Kolasinac hat defensiv und offensiv seine Stärken aus- und Schwächen abgebaut. Er ist nur deshalb nicht der Gewinner der Saison, weil die Saison noch nicht vorbei ist. "Seo verkörpert, was wir momentan spielen", sagt Sportdirektor Axel Schuster, was folgerichtig auch den Trainer Markus Weinzierl schwärmen lässt: "Er ist ein Energiespieler, der die anderen mitreißt. Seo ist eine Säule und Größe auf der linken Seite." Umso dringender hofft der Trainer, dass der stürmische Verteidiger trotz muskulärer Probleme gegen den BVB fit ist.

Als Kolasinac Anfang 2011 aus der Stuttgarter A-Jugend in den Westen wechselte, galt er als schwieriger Fall. Schon in Hoffenheim hatte es Vorfälle gegeben, beim VfB war er rausgeflogen. In Schalke bekam er zum Einstand eine klare Ansage, den Rest regelte wieder mal der Juniorentrainer Norbert Elgert. "Was er leistet, ist einmalig in Europa und einfach atemraubend", hat Kolasinac vor ein paar Wochen über seinen Lehrer gesagt: "Man kommt als Kind in die A-Jugend, und er macht einen dort zum Mann."

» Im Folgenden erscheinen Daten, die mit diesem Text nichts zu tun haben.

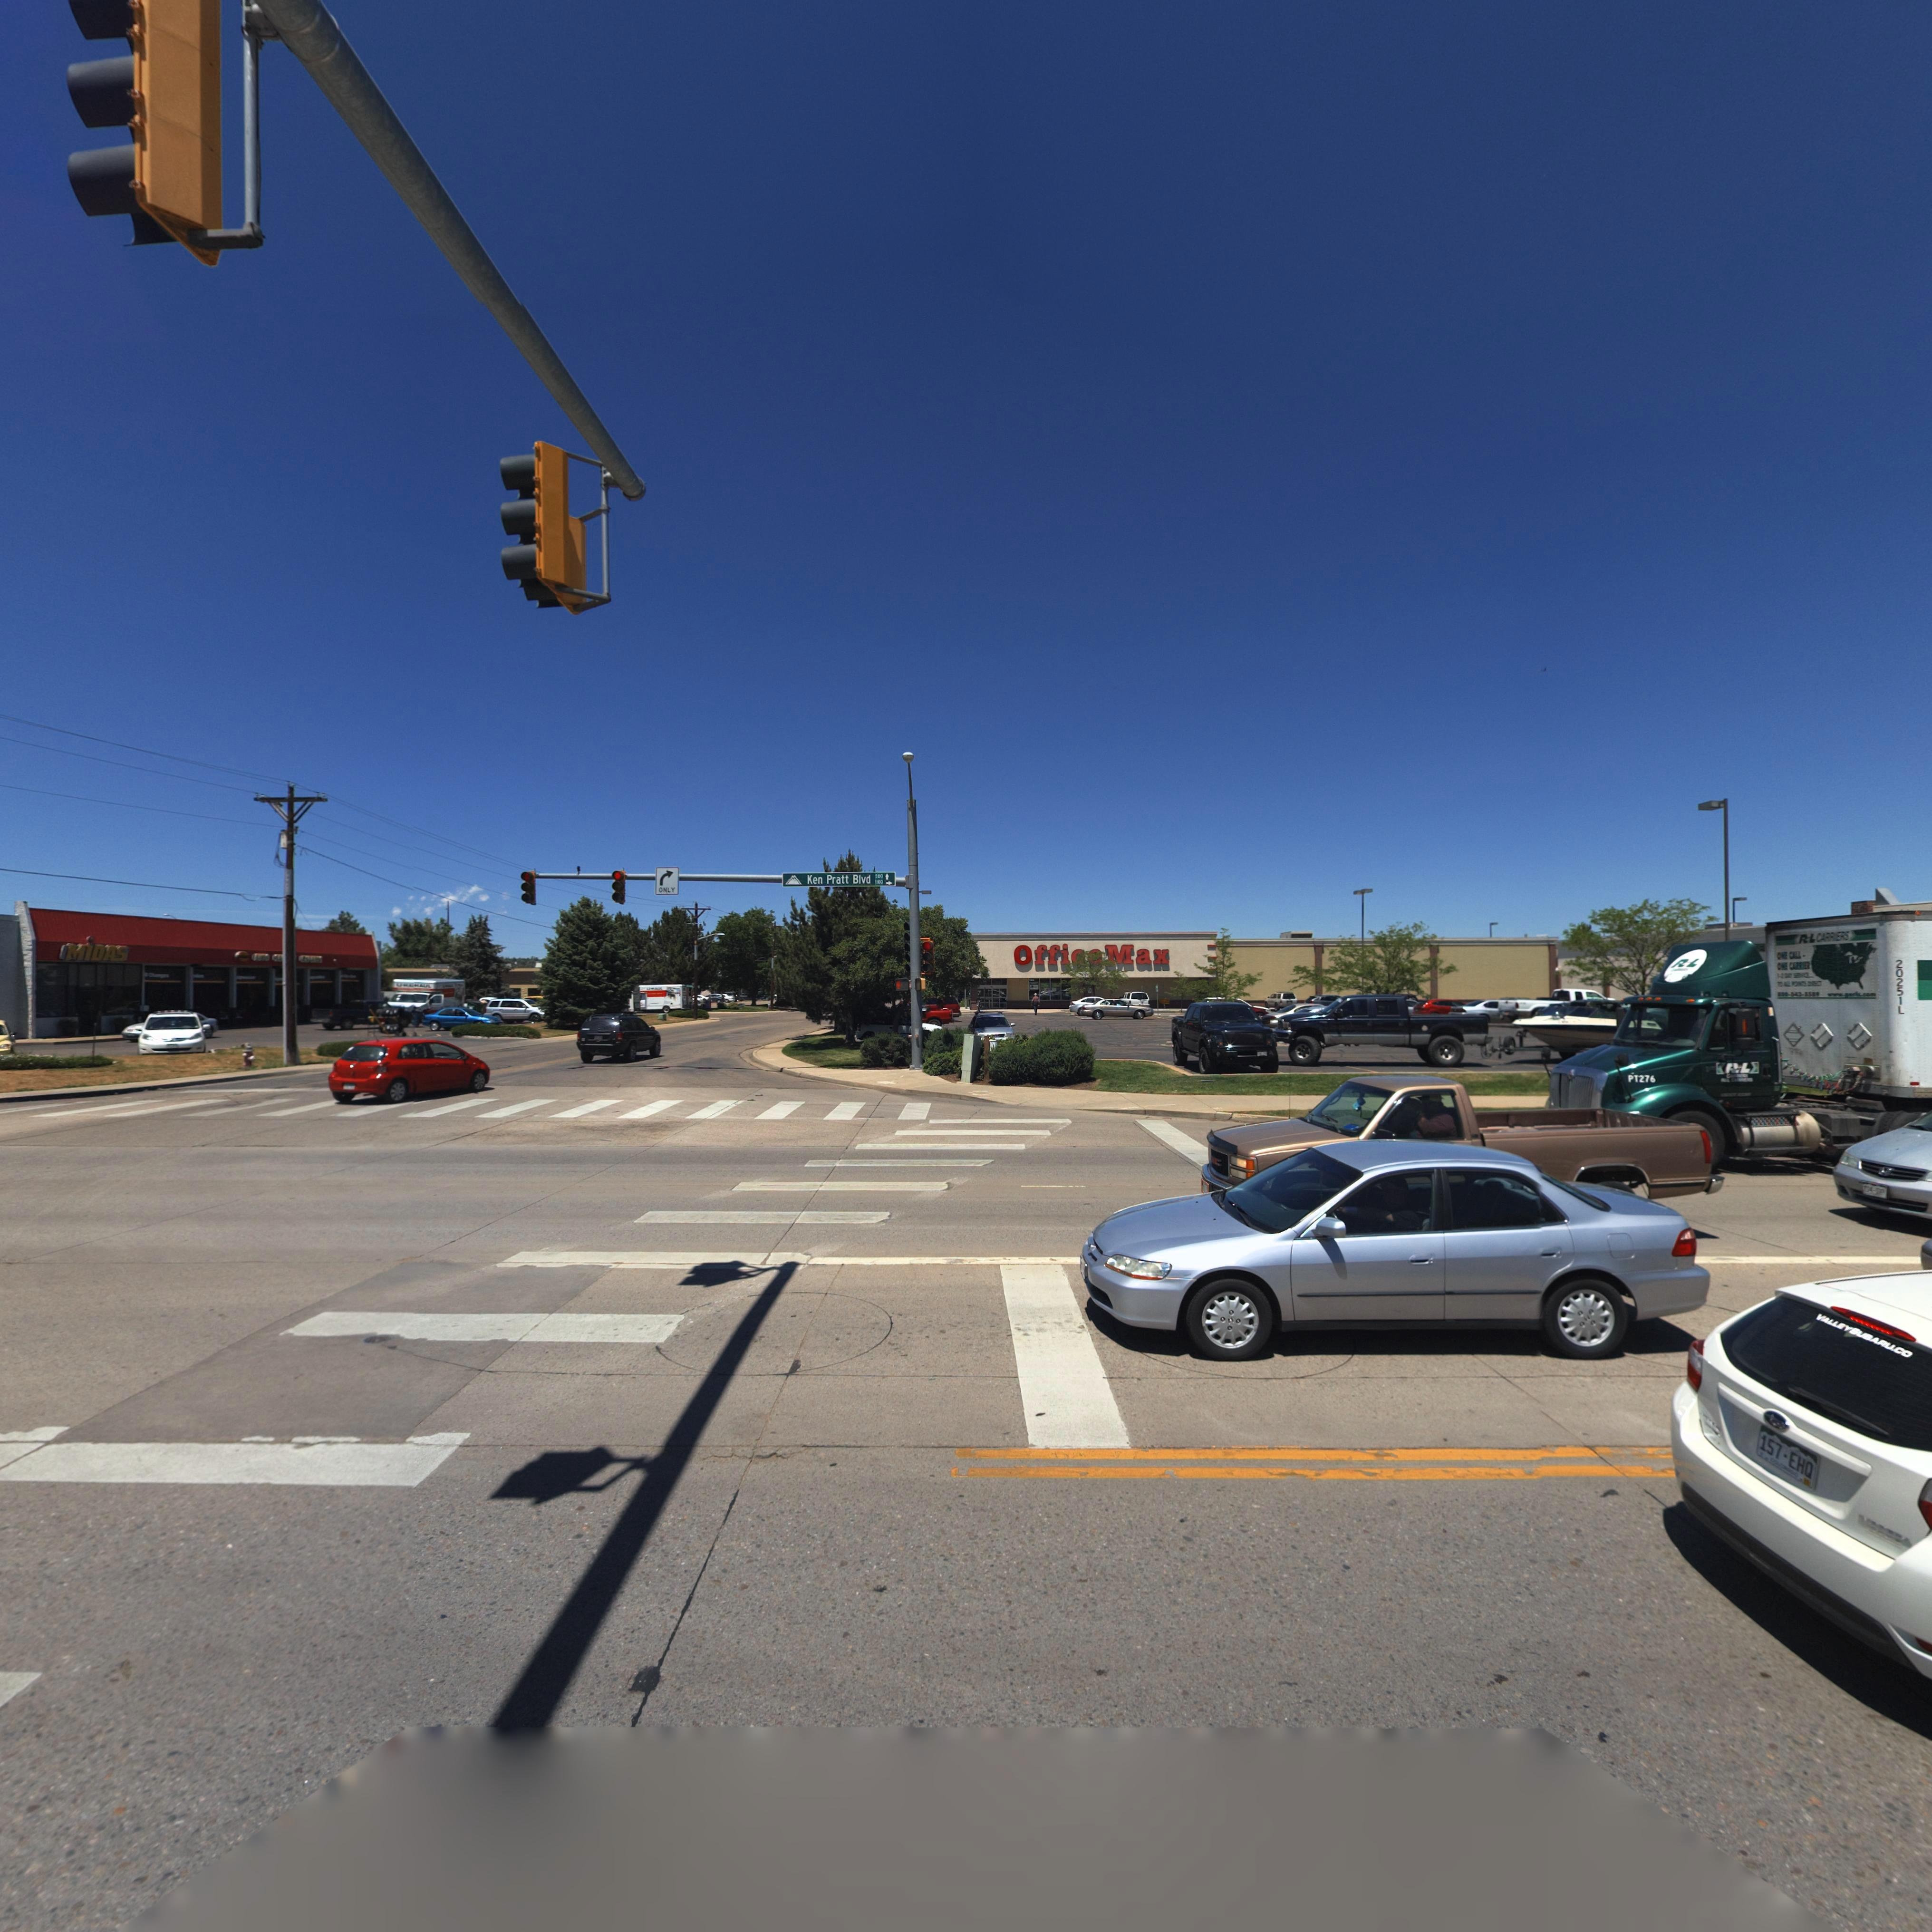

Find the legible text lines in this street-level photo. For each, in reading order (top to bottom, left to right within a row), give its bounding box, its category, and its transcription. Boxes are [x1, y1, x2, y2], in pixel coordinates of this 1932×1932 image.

[807, 874, 871, 884] StreetName: Ken Pratt Blvd
[875, 873, 883, 878] StreetNumberRange: 500
[874, 879, 892, 885] StreetNumberRange: 1100->
[64, 934, 128, 962] BusinessName: MiDAS
[1013, 943, 1169, 966] BusinessName: Offi** Max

Elgerts sagenumwobene Mischung aus Erziehung und Ausbildung hat Schalkes Profi-Elf in den vergangenen Jahren viele Spitzenspieler beschert, aber aus diesen Spielern durften dann keine Kultspieler wie Rüssmann, Fischer oder Abramczik werden. Özil, Neuer, Draxler, Matip, Sané wurden Stars und gingen andere Wege, und Kolasinac könnte der nächste sein, bevor Max Meyer und Leon Goretzka womöglich die Übernächsten sind.

Kolasinac' Vertrag läuft im Sommer aus, das macht ihn noch wertvoller und die Liste der Interessenten noch länger. Für Vereine wie Juventus Turin oder den FC Chelsea, die mit Spielern Großhandel treiben, ist auch er ein hübsches Spekulationsobjekt, seit Monaten wird Heidel zu Transfergerüchten befragt. Vor dem Derby erklärte nun der Manager, was er schon häufig erklärt hat: Es werde "sicherlich demnächst eine Entscheidung geben", bis dahin habe er mit dem Berater von Kolasinac Diskretion vereinbart.

Heidel geht den Fall geduldig und geschäftsmäßig an: Er kennt den sportlichen Wert des Spielers und dessen Bedeutung für die Identität der Mannschaft, und er weiß, dass der Verteidiger sein Zuhause auf Schalke wirklich sehr schätzt. Aber er weiß auch, dass sich heutzutage jeder Profi mit einem Heim in London oder Liverpool arrangiert. Vielleicht macht Sead Kolasinac dort dann einen Pub namens "The Schalker" auf.